There are several strengths of this research. Primarily, it is the first study to assess the association between dietary carotenoids intake and constipation among both genders, effectively addressing a void in existing research in this field. Furthermore, we utilized large sample data from NHANES with proper sample weights, which can be representative of the non-institutional population of the United States. Additionally, we conducted adjustments for potential confounding variables that would be linked to carotenoids and constipation, thereby enhancing the credibility of our study findings. Consequently, our research outcomes hold promise in offering novel insights into dietary strategies for managing constipation.
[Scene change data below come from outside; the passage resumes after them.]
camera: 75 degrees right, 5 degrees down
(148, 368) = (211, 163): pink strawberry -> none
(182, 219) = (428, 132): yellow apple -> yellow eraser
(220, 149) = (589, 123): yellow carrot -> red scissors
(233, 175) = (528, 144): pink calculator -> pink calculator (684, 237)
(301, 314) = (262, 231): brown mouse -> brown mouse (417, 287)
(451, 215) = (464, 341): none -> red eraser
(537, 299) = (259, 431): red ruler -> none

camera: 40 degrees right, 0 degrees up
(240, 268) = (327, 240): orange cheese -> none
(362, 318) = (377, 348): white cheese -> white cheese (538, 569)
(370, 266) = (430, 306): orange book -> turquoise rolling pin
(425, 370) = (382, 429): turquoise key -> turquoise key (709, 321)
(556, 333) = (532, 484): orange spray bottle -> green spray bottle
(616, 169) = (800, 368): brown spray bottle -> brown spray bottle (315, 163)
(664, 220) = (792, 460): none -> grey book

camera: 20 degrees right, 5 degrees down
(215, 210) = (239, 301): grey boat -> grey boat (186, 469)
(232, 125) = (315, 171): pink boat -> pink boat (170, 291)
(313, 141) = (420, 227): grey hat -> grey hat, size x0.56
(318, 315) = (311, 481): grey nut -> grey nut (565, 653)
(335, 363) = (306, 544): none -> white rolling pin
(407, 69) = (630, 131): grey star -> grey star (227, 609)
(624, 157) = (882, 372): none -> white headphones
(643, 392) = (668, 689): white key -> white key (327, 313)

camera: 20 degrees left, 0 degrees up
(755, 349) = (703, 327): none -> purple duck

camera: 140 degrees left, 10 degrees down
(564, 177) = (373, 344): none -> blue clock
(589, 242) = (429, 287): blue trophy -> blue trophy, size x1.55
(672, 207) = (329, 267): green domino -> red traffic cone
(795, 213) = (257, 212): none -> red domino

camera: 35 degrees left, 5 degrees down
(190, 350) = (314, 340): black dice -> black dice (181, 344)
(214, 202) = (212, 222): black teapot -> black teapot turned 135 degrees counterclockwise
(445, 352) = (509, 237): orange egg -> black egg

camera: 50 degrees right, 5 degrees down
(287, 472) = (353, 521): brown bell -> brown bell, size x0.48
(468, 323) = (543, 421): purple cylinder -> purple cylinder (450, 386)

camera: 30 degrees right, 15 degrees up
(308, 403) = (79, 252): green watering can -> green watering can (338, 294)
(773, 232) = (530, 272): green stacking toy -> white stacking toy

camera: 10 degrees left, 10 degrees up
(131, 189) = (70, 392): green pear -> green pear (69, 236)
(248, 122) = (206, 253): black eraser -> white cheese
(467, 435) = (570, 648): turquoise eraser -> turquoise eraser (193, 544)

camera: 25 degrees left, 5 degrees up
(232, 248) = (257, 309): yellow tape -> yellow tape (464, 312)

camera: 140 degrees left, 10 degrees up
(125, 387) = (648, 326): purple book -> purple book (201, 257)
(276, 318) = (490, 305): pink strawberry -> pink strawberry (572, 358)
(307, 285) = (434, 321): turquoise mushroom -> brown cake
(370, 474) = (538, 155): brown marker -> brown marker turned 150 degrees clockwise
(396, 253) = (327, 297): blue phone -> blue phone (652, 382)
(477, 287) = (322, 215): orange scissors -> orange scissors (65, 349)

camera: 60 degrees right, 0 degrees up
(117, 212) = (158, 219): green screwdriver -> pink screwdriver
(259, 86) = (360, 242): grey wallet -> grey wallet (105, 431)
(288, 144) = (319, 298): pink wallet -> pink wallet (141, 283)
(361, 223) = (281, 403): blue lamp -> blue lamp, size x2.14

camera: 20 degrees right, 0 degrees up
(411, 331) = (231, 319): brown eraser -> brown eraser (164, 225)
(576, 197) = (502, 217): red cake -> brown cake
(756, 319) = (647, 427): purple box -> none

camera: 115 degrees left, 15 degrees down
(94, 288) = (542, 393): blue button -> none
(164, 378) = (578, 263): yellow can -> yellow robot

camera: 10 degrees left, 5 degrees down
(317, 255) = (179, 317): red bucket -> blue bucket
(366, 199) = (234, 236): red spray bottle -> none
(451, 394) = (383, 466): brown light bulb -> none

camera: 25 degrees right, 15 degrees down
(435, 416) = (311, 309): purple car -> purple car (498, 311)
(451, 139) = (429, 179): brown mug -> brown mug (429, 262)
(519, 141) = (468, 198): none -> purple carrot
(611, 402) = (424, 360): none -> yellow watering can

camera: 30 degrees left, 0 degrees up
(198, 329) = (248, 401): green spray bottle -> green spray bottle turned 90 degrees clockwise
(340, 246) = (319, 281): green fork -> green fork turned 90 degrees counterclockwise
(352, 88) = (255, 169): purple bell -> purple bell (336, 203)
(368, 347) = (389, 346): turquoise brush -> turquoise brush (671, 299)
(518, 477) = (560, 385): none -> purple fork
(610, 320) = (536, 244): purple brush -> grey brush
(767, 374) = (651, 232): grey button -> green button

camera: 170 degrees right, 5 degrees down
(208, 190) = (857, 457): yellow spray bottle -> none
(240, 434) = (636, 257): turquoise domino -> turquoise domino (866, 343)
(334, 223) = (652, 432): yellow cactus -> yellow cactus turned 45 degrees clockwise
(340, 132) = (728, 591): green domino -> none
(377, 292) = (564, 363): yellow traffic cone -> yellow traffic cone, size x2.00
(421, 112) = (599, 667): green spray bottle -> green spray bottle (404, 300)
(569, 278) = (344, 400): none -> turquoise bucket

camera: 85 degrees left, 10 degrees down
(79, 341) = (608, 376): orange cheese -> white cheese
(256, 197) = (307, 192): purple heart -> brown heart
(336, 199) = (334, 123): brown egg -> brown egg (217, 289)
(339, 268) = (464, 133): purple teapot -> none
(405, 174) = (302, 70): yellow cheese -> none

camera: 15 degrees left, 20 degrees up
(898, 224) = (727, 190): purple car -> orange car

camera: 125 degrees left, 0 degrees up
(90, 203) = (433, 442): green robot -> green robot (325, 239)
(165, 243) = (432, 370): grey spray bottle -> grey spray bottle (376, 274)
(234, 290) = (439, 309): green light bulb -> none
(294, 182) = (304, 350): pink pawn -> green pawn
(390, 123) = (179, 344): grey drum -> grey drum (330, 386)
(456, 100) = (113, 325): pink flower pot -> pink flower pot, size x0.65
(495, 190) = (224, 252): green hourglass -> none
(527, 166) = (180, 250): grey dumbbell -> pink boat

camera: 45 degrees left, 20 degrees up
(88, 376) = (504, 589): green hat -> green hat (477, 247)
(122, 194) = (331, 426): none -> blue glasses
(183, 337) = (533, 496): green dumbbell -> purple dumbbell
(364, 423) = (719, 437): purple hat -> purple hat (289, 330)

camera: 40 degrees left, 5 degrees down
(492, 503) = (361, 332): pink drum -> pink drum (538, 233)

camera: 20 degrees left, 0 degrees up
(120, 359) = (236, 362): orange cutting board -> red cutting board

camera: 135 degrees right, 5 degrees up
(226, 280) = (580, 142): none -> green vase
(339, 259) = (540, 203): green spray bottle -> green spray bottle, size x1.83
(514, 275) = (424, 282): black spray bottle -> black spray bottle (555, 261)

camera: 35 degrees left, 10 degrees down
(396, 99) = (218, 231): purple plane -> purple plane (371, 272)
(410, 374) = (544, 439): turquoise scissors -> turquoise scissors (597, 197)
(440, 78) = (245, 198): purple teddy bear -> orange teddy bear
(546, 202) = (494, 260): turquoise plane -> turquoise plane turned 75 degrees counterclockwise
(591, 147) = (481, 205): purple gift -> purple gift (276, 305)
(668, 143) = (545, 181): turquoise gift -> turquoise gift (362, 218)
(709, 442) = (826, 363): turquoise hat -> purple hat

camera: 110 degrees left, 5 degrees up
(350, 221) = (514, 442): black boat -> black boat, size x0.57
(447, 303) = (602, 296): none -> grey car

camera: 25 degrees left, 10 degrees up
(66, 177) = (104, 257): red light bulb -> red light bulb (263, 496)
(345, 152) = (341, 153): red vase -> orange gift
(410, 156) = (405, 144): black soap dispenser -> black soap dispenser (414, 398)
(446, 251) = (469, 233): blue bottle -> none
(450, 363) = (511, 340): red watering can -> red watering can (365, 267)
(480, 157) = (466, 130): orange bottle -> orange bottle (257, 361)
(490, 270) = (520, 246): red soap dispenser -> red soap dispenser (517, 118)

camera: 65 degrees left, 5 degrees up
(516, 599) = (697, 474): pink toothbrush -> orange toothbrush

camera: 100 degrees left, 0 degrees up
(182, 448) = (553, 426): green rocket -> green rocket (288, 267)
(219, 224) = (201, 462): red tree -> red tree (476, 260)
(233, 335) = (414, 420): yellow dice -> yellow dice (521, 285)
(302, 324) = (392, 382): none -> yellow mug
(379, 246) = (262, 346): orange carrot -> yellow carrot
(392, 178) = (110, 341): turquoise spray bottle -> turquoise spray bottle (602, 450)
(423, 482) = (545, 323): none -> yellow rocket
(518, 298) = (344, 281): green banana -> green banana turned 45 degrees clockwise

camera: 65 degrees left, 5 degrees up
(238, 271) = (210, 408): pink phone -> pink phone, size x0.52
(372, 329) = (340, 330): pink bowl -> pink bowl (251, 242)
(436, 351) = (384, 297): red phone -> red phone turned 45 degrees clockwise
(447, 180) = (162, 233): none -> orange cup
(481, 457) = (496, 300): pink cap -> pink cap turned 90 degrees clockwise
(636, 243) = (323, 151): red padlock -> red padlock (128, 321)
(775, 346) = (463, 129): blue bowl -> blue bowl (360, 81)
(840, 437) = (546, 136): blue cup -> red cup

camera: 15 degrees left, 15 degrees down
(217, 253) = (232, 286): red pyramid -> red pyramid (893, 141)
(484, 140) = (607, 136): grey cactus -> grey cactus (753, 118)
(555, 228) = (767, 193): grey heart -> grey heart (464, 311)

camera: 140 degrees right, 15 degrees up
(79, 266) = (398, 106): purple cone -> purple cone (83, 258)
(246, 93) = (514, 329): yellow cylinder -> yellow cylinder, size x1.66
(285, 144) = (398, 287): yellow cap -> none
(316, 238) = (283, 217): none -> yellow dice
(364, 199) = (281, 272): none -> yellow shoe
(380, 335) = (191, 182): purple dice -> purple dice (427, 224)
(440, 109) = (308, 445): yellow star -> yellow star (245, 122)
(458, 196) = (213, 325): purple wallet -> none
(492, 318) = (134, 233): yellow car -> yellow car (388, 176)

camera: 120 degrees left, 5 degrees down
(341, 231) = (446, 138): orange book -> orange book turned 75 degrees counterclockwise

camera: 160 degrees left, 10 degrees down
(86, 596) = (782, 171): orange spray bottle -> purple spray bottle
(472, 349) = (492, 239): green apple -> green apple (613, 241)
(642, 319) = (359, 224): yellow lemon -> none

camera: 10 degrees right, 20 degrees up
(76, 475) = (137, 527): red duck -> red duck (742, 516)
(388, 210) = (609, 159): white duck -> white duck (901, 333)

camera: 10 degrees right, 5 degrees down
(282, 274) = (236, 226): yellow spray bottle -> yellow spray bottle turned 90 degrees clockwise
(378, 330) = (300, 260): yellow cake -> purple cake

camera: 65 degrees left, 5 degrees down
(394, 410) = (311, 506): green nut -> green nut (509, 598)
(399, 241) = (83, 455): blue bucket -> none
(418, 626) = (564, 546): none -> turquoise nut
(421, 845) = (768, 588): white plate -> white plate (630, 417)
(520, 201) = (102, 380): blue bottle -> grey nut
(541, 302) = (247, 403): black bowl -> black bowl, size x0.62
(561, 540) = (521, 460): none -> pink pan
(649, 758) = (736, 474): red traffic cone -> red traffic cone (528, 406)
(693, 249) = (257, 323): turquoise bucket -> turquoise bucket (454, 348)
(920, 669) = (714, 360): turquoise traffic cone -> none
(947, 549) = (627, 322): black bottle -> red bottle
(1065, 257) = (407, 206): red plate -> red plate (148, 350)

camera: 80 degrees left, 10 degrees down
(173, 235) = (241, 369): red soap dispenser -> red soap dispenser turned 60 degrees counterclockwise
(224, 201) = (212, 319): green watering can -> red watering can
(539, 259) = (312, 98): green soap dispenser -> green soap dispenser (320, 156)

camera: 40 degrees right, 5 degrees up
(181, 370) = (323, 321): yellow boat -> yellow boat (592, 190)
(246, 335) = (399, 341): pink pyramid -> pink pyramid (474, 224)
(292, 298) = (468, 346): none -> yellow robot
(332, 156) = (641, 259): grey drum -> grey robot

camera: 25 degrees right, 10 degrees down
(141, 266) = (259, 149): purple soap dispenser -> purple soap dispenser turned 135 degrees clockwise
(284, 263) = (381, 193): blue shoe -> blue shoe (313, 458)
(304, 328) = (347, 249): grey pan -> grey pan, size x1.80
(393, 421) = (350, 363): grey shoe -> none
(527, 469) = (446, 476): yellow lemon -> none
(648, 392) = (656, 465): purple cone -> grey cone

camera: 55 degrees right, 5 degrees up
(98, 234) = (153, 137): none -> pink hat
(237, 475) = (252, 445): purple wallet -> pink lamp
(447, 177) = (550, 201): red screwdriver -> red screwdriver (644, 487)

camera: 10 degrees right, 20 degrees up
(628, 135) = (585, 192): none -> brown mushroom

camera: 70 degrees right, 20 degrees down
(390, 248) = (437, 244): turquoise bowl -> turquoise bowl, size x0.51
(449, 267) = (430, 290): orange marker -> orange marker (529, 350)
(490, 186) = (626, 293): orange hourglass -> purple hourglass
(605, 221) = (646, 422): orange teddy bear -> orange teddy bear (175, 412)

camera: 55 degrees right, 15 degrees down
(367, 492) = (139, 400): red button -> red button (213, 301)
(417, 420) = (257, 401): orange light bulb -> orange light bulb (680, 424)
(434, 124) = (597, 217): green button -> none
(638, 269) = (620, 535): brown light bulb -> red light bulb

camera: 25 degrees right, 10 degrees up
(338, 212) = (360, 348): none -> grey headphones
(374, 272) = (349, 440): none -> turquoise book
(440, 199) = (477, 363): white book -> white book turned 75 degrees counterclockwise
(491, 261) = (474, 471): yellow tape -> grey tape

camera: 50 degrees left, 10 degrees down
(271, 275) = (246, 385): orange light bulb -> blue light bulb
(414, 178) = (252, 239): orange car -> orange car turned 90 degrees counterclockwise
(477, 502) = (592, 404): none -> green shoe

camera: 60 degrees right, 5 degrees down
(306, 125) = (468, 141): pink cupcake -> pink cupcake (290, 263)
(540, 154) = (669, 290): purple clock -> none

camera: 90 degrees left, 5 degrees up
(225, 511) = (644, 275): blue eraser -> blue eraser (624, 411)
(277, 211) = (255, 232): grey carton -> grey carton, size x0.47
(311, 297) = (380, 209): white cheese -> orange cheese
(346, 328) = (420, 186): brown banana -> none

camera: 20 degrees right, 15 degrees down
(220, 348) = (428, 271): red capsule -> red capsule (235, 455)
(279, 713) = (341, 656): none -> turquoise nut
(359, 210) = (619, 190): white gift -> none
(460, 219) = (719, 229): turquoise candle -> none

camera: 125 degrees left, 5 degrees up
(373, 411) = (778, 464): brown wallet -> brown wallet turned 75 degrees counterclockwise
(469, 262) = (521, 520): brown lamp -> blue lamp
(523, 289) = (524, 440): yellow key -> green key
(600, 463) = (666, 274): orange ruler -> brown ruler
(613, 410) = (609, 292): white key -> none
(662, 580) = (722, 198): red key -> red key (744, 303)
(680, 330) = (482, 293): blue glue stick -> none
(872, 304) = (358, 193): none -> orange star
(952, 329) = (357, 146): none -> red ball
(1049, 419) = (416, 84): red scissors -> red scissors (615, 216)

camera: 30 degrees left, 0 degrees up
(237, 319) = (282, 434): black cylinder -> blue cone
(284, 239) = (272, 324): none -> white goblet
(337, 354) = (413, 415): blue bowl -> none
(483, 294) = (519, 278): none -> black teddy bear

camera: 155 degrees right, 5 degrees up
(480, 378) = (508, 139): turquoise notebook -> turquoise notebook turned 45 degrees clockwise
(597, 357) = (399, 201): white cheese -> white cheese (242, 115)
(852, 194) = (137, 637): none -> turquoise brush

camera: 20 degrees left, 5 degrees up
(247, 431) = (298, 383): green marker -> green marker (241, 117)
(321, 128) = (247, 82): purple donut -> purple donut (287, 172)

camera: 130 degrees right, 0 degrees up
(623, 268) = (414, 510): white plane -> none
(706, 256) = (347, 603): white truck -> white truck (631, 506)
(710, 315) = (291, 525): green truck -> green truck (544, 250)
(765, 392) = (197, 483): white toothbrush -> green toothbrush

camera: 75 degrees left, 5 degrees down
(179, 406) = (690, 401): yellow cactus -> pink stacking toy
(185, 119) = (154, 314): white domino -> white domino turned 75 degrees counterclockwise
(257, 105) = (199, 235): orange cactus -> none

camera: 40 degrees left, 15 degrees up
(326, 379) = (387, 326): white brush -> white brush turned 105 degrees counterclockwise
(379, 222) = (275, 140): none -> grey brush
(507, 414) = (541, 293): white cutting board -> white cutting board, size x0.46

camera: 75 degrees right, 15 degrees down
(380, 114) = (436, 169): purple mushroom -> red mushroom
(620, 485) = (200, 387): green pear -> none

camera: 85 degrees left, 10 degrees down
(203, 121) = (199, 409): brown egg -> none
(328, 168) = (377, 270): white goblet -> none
The study also has some limitations. First, NHANES collected cross-sectional data, so the causal relationship between increasing dietary carotenoids intake and constipation cannot be determined. Second, recall bias is unavoidable because dietary data are acquired from 2-day dietary questionnaires. Third, we only calculated the carotenoids in dietary and supplements, without taking into account their bioavailability. Fourth, the potential influence of medication usage, such as antidepressants, on the occurrence of constipation was not accounted for due to limited access to complete data. As a consequence, it is necessary to conduct more basic and clinical studies in the future to confirm what we found and investigate the mechanisms involved.

Conclusions

Overall, we found that dietary lycopene intake was a protective factor against constipation among men, whereas α-carotene intake was negatively associated with the prevalence of constipation among women. These results may offer people the opportunity to better manage their disease by changing their diet.